#### [Exercise prompt]
Give the entries below again, word for word, and leave out the images.

= = = = =

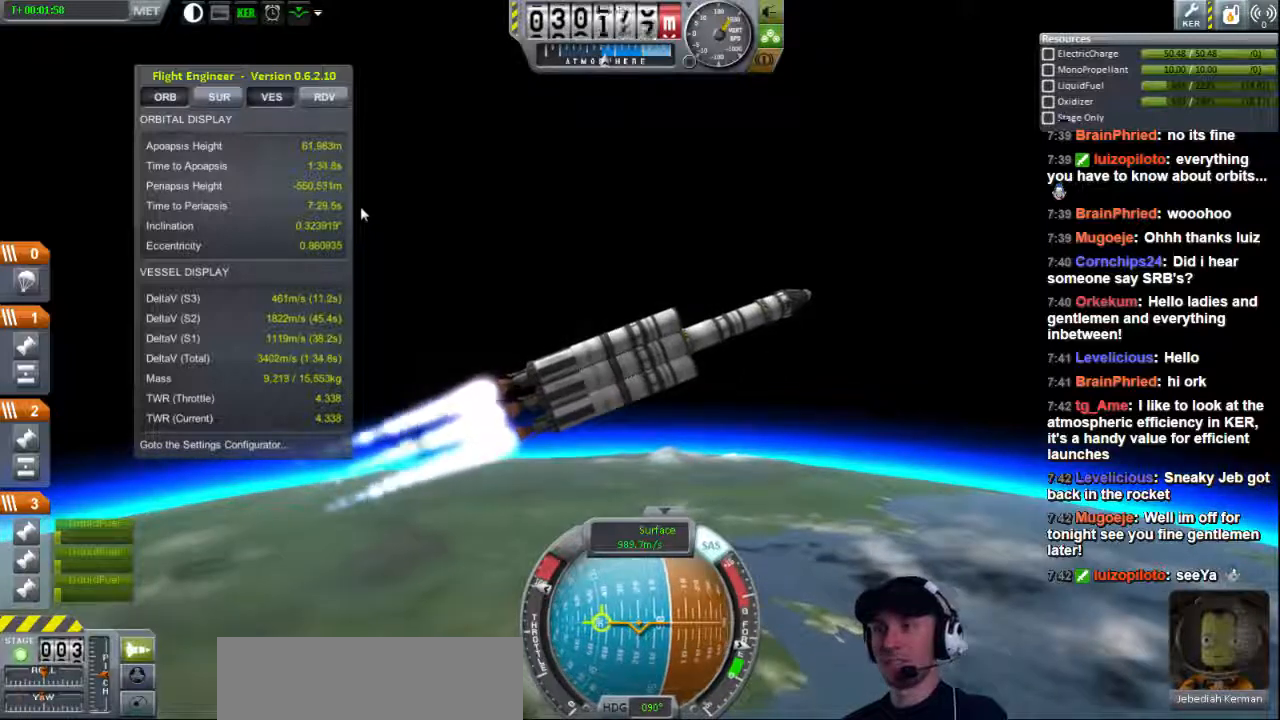
{"keys": ["d"], "events": [[400, "d", "down"]]}
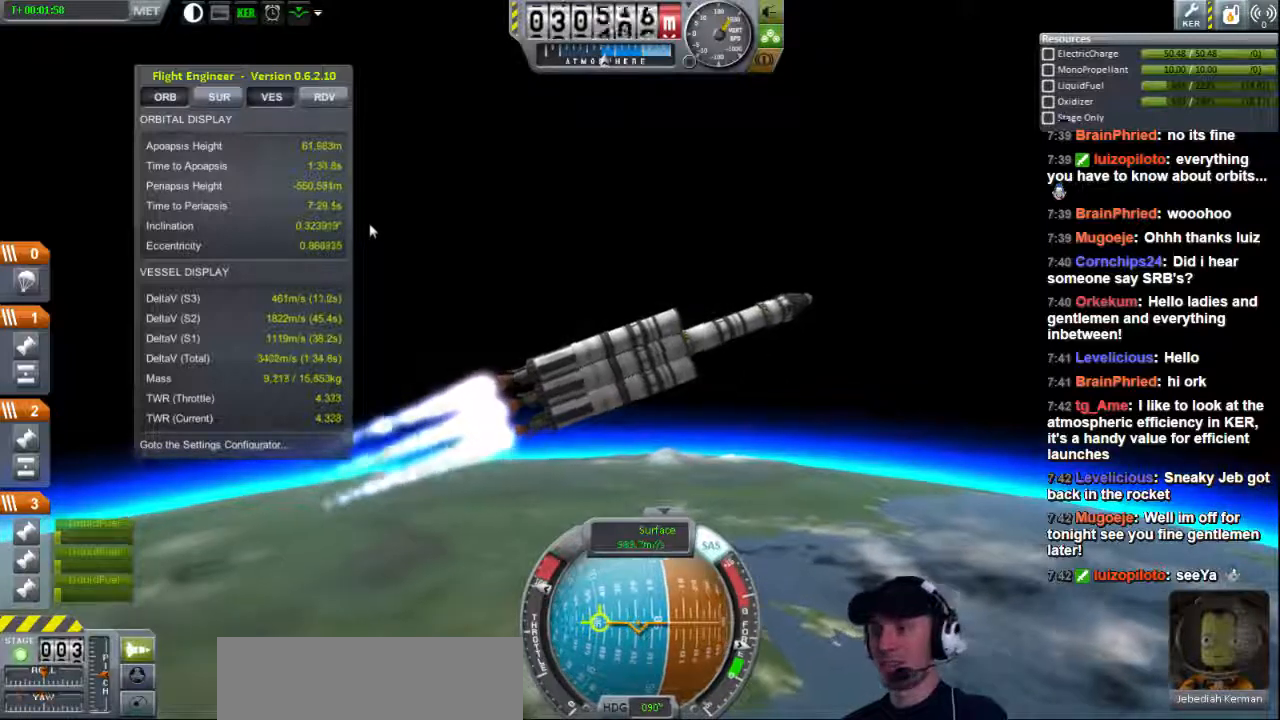
{"keys": [], "events": [[40, "d", "up"]]}
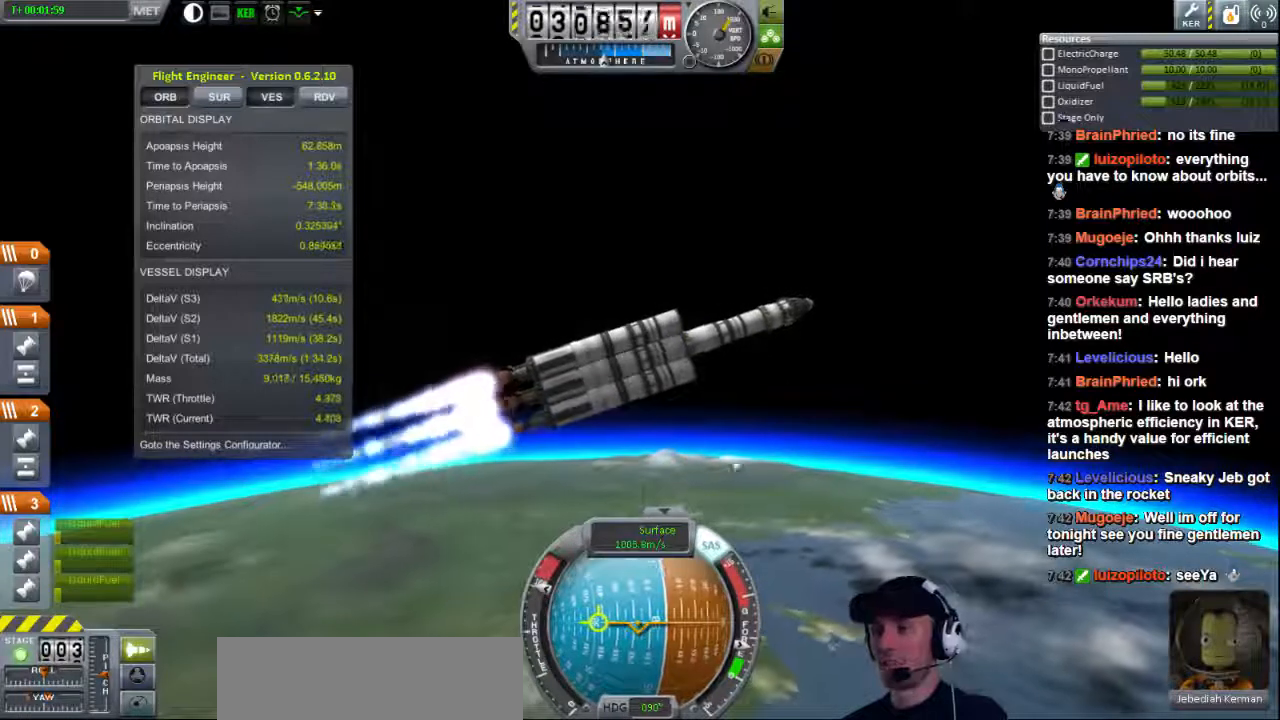
{"keys": [], "events": []}
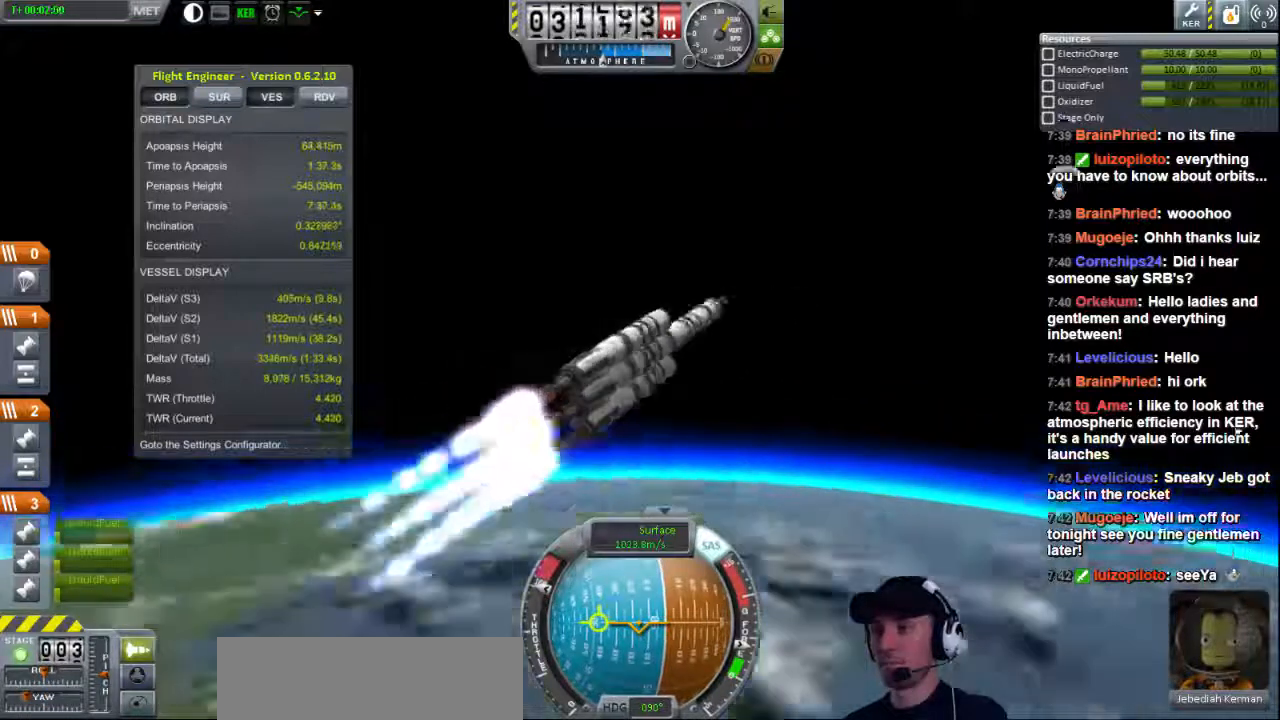
{"keys": [], "events": [[360, "d", "down"], [440, "d", "up"]]}
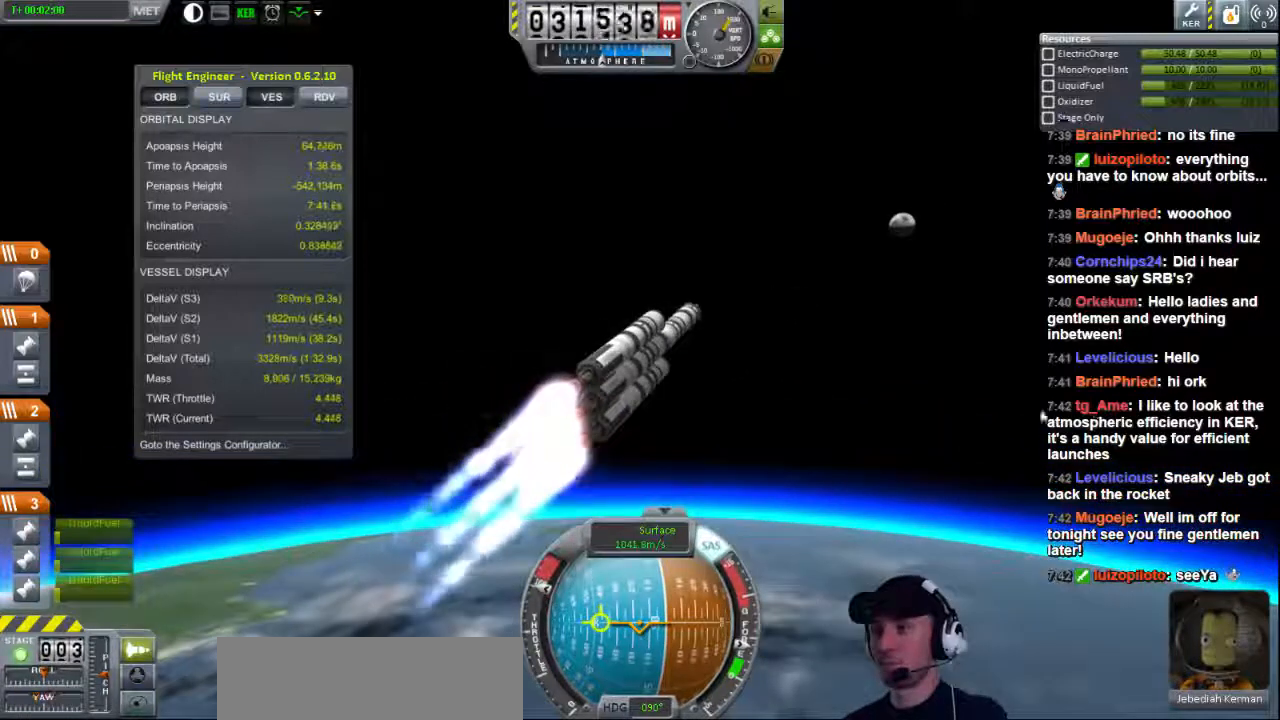
{"keys": [], "events": [[240, "d", "down"], [360, "d", "up"]]}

= = = = =

#### [Solution below]
{"keys": ["d"], "events": [[400, "d", "down"]]}
{"keys": [], "events": [[40, "d", "up"]]}
{"keys": [], "events": []}
{"keys": [], "events": [[360, "d", "down"], [440, "d", "up"]]}
{"keys": [], "events": [[240, "d", "down"], [360, "d", "up"]]}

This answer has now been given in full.